To prevent the mobilization of the British armies, the Kaiser, after entrenching his forces on the French Front, sent all the troops he could dispose of against Calais. He felt so sure of success that he followed the operations in person, ready to enter as a conqueror into the city he expected to capture. He had acted in the same way two months before at Nancy; and having failed in that effort, he was eager for revenge.
The French, British, and Belgian armies took care to transform his cherished revenge into a pitiful defeat.
It was then that the German Command committed the mistake which will cause Germany to lose the war.
Leaving the Western Front, giving to the French and British armies time to reorganize, arm, and gather strength, the Germans, having lost all hope of achieving the dreamed-of victories in the West, hurled their legions upon Russia, which they knew was insufficiently prepared, and began that campaign which was to result in their capture of Poland and the Baltic provinces, and the recovery of Galicia.
The consequences of the adoption of this new plan were to be seen at once.
At the beginning of the summer of 1915, in Artois, the French and British commenced to strike blows which proved that the strongest system of field fortifications can be taken.
In September, 1915, General Pétain, in Champagne, inflicted a terrible defeat upon the Germans. This operation, carried out simultaneously with one in Artois, cost them thirty thousand prisoners, one hundred and fifty guns, heavy casualties, and—which is even of greater importance—obliged them to abandon highly valued and strongly fortified positions.
In the beginning of 1916, having fulfilled their program in Russia, the German General Staff resolved to finish with the Western Front, and attacked Verdun with such enormous forces of artillery and infantry as had never before been known.
Everywhere in Germany the announcement was made that the assault and capture of Verdun would bring the war to an end.
Every one knows how vastly they were deceived. The French, taken by surprise and shaken at first, rallied rapidly. During five months they contested the ground inch by inch with a tenacity and heroism that stamps the defence of Verdun as the most sublime military feat recorded by History. The Germans did not take the fortress-city, but sacrificed in their attempt the very flower of their armies.
Verdun had not exhausted all the strength of the French armies. On the first day of June, 1916, on the Somme, General Foch attacked the Germans so furiously that they had to suspend entirely their offensive against Verdun.

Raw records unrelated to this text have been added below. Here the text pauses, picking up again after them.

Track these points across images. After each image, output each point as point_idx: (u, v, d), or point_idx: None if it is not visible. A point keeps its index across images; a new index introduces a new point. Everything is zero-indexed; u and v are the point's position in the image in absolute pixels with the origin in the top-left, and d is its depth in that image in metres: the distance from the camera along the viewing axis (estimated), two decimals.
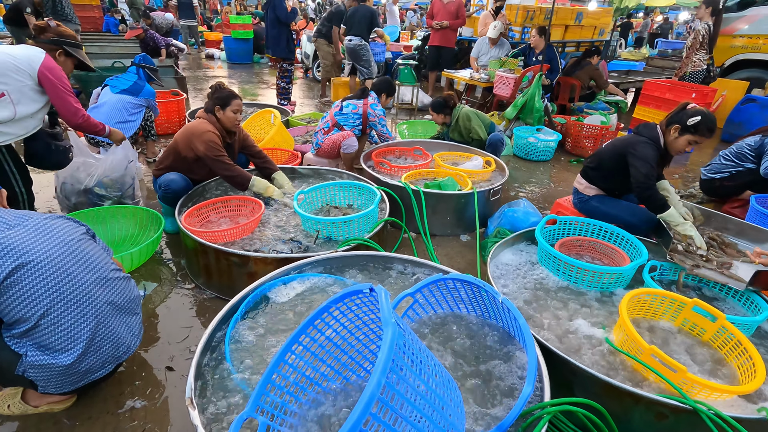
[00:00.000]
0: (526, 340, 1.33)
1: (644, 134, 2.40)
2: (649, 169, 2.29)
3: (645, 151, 2.31)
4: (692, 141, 2.29)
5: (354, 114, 3.57)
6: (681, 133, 2.28)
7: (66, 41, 2.35)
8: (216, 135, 2.55)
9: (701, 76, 5.74)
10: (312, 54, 8.68)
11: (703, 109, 2.26)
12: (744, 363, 1.64)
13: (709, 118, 2.23)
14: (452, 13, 6.31)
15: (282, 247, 2.27)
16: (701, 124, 2.21)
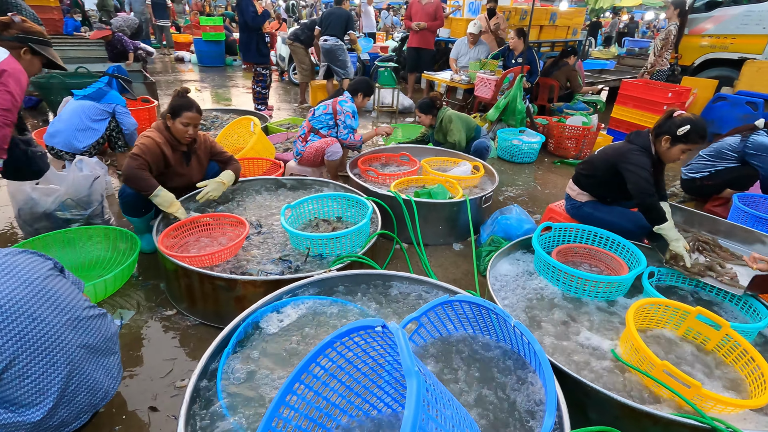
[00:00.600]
0: (544, 369, 1.25)
1: (636, 143, 2.36)
2: (648, 175, 2.25)
3: (640, 159, 2.28)
4: (685, 149, 2.26)
5: (325, 114, 3.42)
6: (673, 144, 2.24)
7: (32, 38, 2.14)
8: (153, 142, 2.35)
9: (665, 74, 5.90)
10: (287, 56, 8.48)
11: (690, 117, 2.23)
12: (753, 372, 1.62)
13: (699, 124, 2.20)
14: (430, 14, 6.26)
15: (271, 267, 2.14)
16: (692, 132, 2.18)
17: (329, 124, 3.44)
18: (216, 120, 4.88)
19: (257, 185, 3.04)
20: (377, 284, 1.96)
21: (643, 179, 2.23)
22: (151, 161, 2.33)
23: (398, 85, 6.29)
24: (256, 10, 5.19)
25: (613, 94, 7.77)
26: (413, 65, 6.84)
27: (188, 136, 2.44)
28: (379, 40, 11.34)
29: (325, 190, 3.04)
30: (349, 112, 3.41)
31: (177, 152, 2.51)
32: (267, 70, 5.69)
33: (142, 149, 2.31)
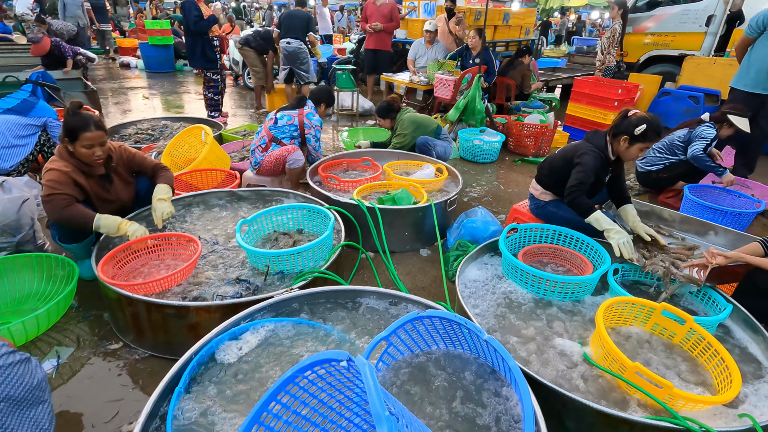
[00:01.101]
0: (520, 386, 1.19)
1: (593, 142, 2.38)
2: (585, 177, 2.28)
3: (586, 160, 2.30)
4: (643, 148, 2.27)
5: (290, 126, 3.28)
6: (631, 143, 2.26)
7: None
8: (62, 174, 2.04)
9: (612, 71, 6.14)
10: (241, 60, 8.19)
11: (645, 116, 2.24)
12: (718, 365, 1.64)
13: (654, 122, 2.21)
14: (386, 15, 6.20)
15: (227, 289, 1.99)
16: (648, 131, 2.19)
17: (293, 135, 3.31)
18: (165, 129, 4.60)
19: (211, 199, 2.86)
20: (344, 300, 1.86)
21: (576, 180, 2.27)
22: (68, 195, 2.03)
23: (357, 88, 6.19)
24: (201, 14, 4.94)
25: (567, 91, 8.02)
26: (371, 67, 6.76)
27: (97, 158, 2.11)
28: (335, 42, 11.19)
29: (285, 201, 2.90)
30: (318, 126, 3.35)
31: (93, 178, 2.19)
32: (218, 76, 5.44)
33: (53, 187, 1.98)
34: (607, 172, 2.44)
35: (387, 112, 3.84)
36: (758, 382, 1.65)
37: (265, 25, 12.21)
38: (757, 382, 1.66)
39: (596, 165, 2.30)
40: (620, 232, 2.18)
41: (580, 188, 2.28)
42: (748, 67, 3.81)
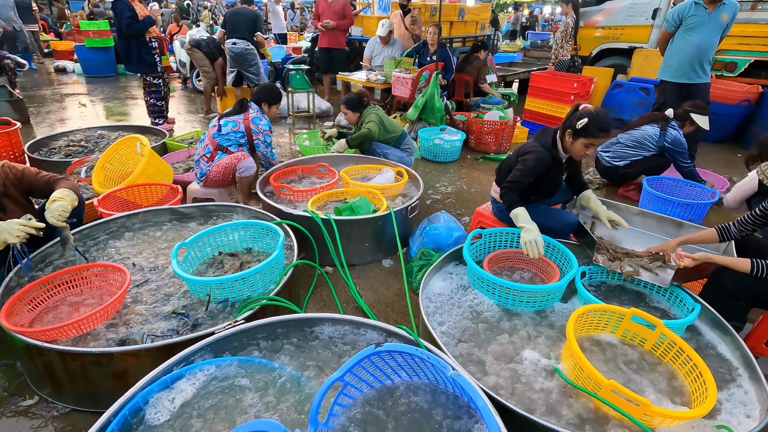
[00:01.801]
0: (489, 426, 1.05)
1: (539, 141, 2.27)
2: (521, 176, 2.19)
3: (528, 160, 2.20)
4: (587, 144, 2.12)
5: (235, 132, 3.02)
6: (575, 138, 2.14)
7: None
8: None
9: (566, 65, 6.22)
10: (188, 62, 7.74)
11: (590, 110, 2.10)
12: (691, 371, 1.58)
13: (598, 117, 2.06)
14: (338, 12, 5.99)
15: (162, 325, 1.75)
16: (590, 125, 2.05)
17: (240, 143, 3.05)
18: (101, 140, 4.20)
19: (148, 218, 2.58)
20: (298, 330, 1.67)
21: (512, 177, 2.20)
22: None
23: (313, 88, 5.95)
24: (134, 15, 4.55)
25: (524, 85, 8.09)
26: (326, 66, 6.53)
27: None
28: (290, 41, 10.84)
29: (233, 217, 2.66)
30: (266, 130, 3.09)
31: None
32: (159, 80, 5.06)
33: None
34: (560, 170, 2.34)
35: (357, 105, 3.59)
36: (732, 387, 1.60)
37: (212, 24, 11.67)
38: (731, 386, 1.60)
39: (538, 166, 2.18)
40: (530, 231, 2.08)
41: (513, 186, 2.19)
42: (670, 59, 3.99)
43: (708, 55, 3.88)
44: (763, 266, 1.75)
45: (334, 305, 2.33)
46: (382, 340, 1.61)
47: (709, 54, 3.89)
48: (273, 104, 3.21)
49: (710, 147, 5.33)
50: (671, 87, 4.06)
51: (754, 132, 5.28)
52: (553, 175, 2.32)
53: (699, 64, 3.89)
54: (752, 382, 1.59)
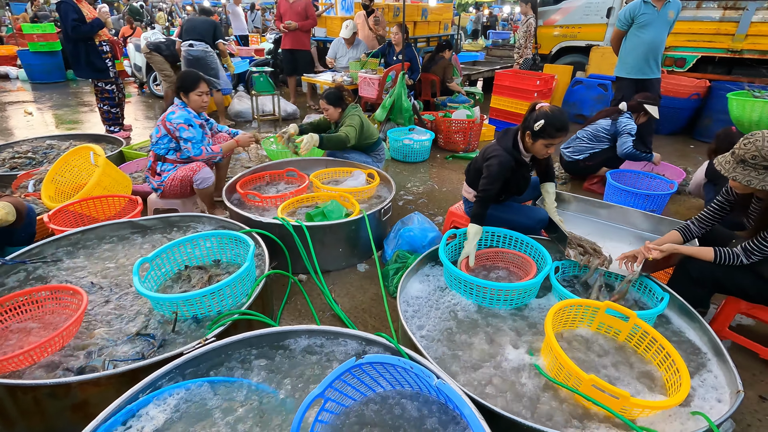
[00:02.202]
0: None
1: (500, 144, 2.27)
2: (488, 185, 2.20)
3: (491, 167, 2.21)
4: (547, 144, 2.12)
5: (161, 138, 2.77)
6: (534, 139, 2.15)
7: None
8: None
9: (529, 63, 6.37)
10: (145, 65, 7.41)
11: (546, 111, 2.10)
12: (664, 360, 1.62)
13: (554, 118, 2.06)
14: (300, 13, 5.88)
15: (125, 349, 1.63)
16: (546, 126, 2.06)
17: (170, 147, 2.81)
18: (50, 151, 3.93)
19: (105, 233, 2.42)
20: (274, 345, 1.59)
21: (483, 188, 2.21)
22: None
23: (278, 91, 5.81)
24: (81, 17, 4.28)
25: (488, 84, 8.23)
26: (290, 68, 6.40)
27: None
28: (252, 43, 10.59)
29: (199, 227, 2.54)
30: (182, 123, 2.74)
31: None
32: (112, 86, 4.80)
33: None
34: (527, 169, 2.35)
35: (338, 100, 3.35)
36: (703, 372, 1.65)
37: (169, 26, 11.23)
38: (702, 372, 1.66)
39: (501, 171, 2.19)
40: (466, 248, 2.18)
41: (483, 196, 2.20)
42: (626, 56, 4.16)
43: (659, 51, 4.06)
44: (725, 254, 1.82)
45: (310, 315, 2.26)
46: (362, 349, 1.57)
47: (660, 50, 4.07)
48: (190, 91, 2.79)
49: (665, 139, 5.58)
50: (627, 83, 4.22)
51: (704, 124, 5.57)
52: (521, 175, 2.34)
53: (653, 60, 4.07)
54: (721, 366, 1.65)
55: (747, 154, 1.65)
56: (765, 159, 1.61)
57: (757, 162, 1.62)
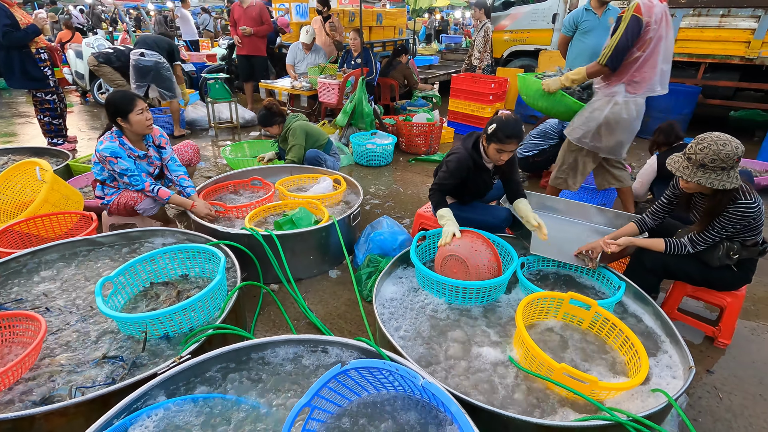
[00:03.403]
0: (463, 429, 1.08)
1: (463, 144, 2.38)
2: (443, 179, 2.33)
3: (450, 162, 2.33)
4: (498, 149, 2.18)
5: (96, 165, 2.56)
6: (487, 142, 2.22)
7: None
8: None
9: (490, 69, 6.60)
10: (87, 73, 7.00)
11: (500, 117, 2.17)
12: (624, 343, 1.74)
13: (505, 124, 2.12)
14: (255, 18, 5.78)
15: (93, 374, 1.55)
16: (497, 131, 2.14)
17: (106, 176, 2.60)
18: None
19: (59, 253, 2.28)
20: (252, 357, 1.57)
21: (438, 180, 2.35)
22: None
23: (235, 98, 5.68)
24: (15, 23, 3.97)
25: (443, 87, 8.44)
26: (247, 74, 6.28)
27: None
28: (203, 48, 10.27)
29: (162, 242, 2.44)
30: (109, 156, 2.40)
31: None
32: (53, 96, 4.49)
33: None
34: (489, 175, 2.43)
35: (271, 119, 3.43)
36: (658, 353, 1.80)
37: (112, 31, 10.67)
38: (658, 352, 1.80)
39: (459, 167, 2.30)
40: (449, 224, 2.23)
41: (437, 187, 2.35)
42: (573, 61, 4.42)
43: None
44: (674, 244, 1.99)
45: (285, 324, 2.23)
46: (342, 354, 1.58)
47: None
48: (129, 113, 2.42)
49: None
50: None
51: (643, 121, 5.98)
52: (481, 180, 2.41)
53: None
54: (674, 345, 1.80)
55: (706, 159, 1.77)
56: (723, 161, 1.75)
57: (716, 165, 1.76)
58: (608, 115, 2.78)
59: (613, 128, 2.82)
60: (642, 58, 2.60)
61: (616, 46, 2.56)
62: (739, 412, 1.84)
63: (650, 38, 2.54)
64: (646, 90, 2.71)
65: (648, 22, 2.51)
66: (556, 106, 3.07)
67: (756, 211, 1.84)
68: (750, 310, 2.49)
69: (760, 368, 2.08)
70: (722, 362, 2.12)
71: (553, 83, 2.92)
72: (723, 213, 1.87)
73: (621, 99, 2.74)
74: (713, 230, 1.91)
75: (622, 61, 2.63)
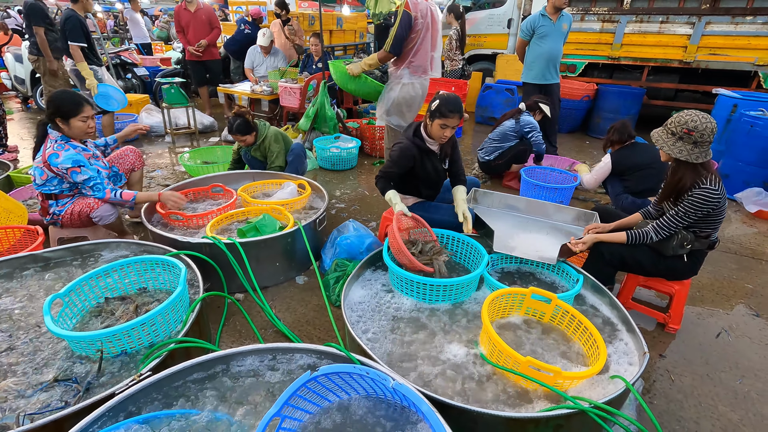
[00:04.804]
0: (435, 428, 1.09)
1: (404, 134, 2.52)
2: (388, 167, 2.45)
3: (393, 152, 2.45)
4: (441, 124, 2.29)
5: (49, 180, 2.39)
6: (431, 119, 2.32)
7: None
8: None
9: (458, 73, 6.71)
10: (28, 77, 6.57)
11: (441, 93, 2.31)
12: (583, 333, 1.82)
13: (447, 98, 2.26)
14: (205, 22, 5.62)
15: (42, 398, 1.45)
16: (441, 106, 2.25)
17: (65, 188, 2.45)
18: None
19: (2, 270, 2.12)
20: (219, 370, 1.52)
21: (383, 170, 2.45)
22: None
23: (192, 102, 5.50)
24: None
25: None
26: (200, 78, 6.08)
27: None
28: (156, 51, 9.89)
29: (117, 254, 2.32)
30: (71, 167, 2.31)
31: None
32: None
33: None
34: (435, 159, 2.52)
35: (249, 127, 3.35)
36: (615, 341, 1.89)
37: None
38: (614, 341, 1.89)
39: (402, 156, 2.40)
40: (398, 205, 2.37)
41: (382, 175, 2.44)
42: (531, 64, 4.62)
43: (557, 59, 4.55)
44: (636, 235, 2.11)
45: (252, 334, 2.18)
46: (312, 361, 1.56)
47: (558, 58, 4.56)
48: (71, 117, 2.34)
49: (565, 137, 6.22)
50: (532, 88, 4.68)
51: (595, 122, 6.31)
52: (431, 165, 2.50)
53: (552, 67, 4.54)
54: (629, 333, 1.90)
55: (678, 128, 1.92)
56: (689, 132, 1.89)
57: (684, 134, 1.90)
58: (399, 94, 3.37)
59: (410, 105, 3.43)
60: (416, 47, 3.18)
61: (395, 36, 3.10)
62: (689, 392, 1.97)
63: (419, 29, 3.12)
64: (425, 72, 3.34)
65: (416, 16, 3.07)
66: (362, 87, 3.67)
67: (717, 200, 1.93)
68: (696, 297, 2.67)
69: (706, 350, 2.23)
70: (673, 346, 2.25)
71: (355, 67, 3.47)
72: (687, 197, 1.97)
73: (407, 80, 3.31)
74: (677, 216, 2.01)
75: (401, 47, 3.19)
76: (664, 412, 1.87)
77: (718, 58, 5.43)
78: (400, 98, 3.37)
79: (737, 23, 5.19)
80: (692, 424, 1.82)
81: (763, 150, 3.87)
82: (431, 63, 3.36)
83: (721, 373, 2.08)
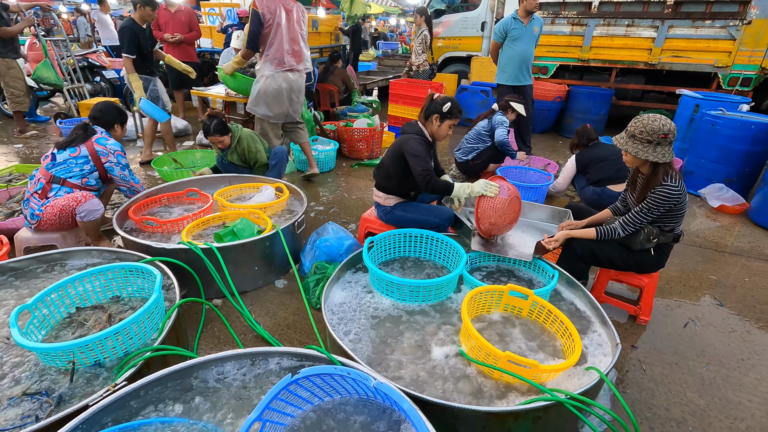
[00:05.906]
0: (417, 426, 1.10)
1: (410, 131, 2.56)
2: (424, 162, 2.43)
3: (415, 147, 2.46)
4: (451, 124, 2.51)
5: (76, 158, 2.56)
6: (441, 120, 2.49)
7: None
8: None
9: (428, 74, 6.81)
10: None
11: (448, 96, 2.51)
12: (559, 327, 1.87)
13: (455, 101, 2.51)
14: (184, 23, 5.53)
15: (10, 414, 1.39)
16: (452, 107, 2.46)
17: (84, 170, 2.59)
18: None
19: None
20: (198, 377, 1.49)
21: (421, 166, 2.42)
22: None
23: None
24: None
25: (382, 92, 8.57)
26: (177, 82, 5.97)
27: None
28: None
29: (88, 262, 2.25)
30: (118, 150, 2.72)
31: None
32: None
33: None
34: (433, 150, 2.66)
35: (226, 127, 3.32)
36: (589, 333, 1.95)
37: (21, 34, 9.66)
38: (589, 333, 1.95)
39: (423, 148, 2.48)
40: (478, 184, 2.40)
41: (429, 173, 2.42)
42: (504, 66, 4.72)
43: (530, 61, 4.66)
44: (605, 231, 2.19)
45: (231, 340, 2.15)
46: (294, 364, 1.55)
47: (530, 60, 4.67)
48: (123, 124, 2.91)
49: (538, 137, 6.38)
50: (506, 89, 4.77)
51: (566, 122, 6.49)
52: (433, 155, 2.61)
53: (525, 69, 4.65)
54: (602, 325, 1.96)
55: (636, 131, 2.01)
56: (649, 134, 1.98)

On July 1st, the British Army, which had been developing to its final form and efficiency, took its place on the left of the positions of General Foch, and from that time on the Germans were forced to transfer most of their effectives to the Somme and the Aisne in order to oppose the Franco-British advance.
The fight begun in these regions in the summer of 1916 has continued until now with scarcely any interruption. Slowly but surely the Franco-British have driven the Germans from all the positions they considered impregnable. They will continue by this method to push them back into Germany.
The French armies on the left and on the centre undertook in the spring of 1917 some very large operations on the Aisne and in Champagne, which have given them possession of dominating positions, such as the “Chemin des Dames” on the Aisne, and the hills of “Cormillet,” “Teton,” “Monhaut,” and “Mont-sans-nom” in Champagne, which will be of great value for future offensives. The capture of those hills, which the Germans had proclaimed impregnable, followed naturally upon the successes gained in 1915 by the Army of General Pétain, and were completed by numerous smaller operations too long to enumerate here.
On the Aisne the advance of the French has not been delayed by the famous Hindenburg retreat. From the very beginning the Germans have accustomed us to the most astounding bluffs, intended more to blind their compatriots than to frighten their adversaries, but the famous letter in which the Kaiser complimented Hindenburg on his “masterly retreat” (retraite géniale) is certainly the most stupendous bluff on record.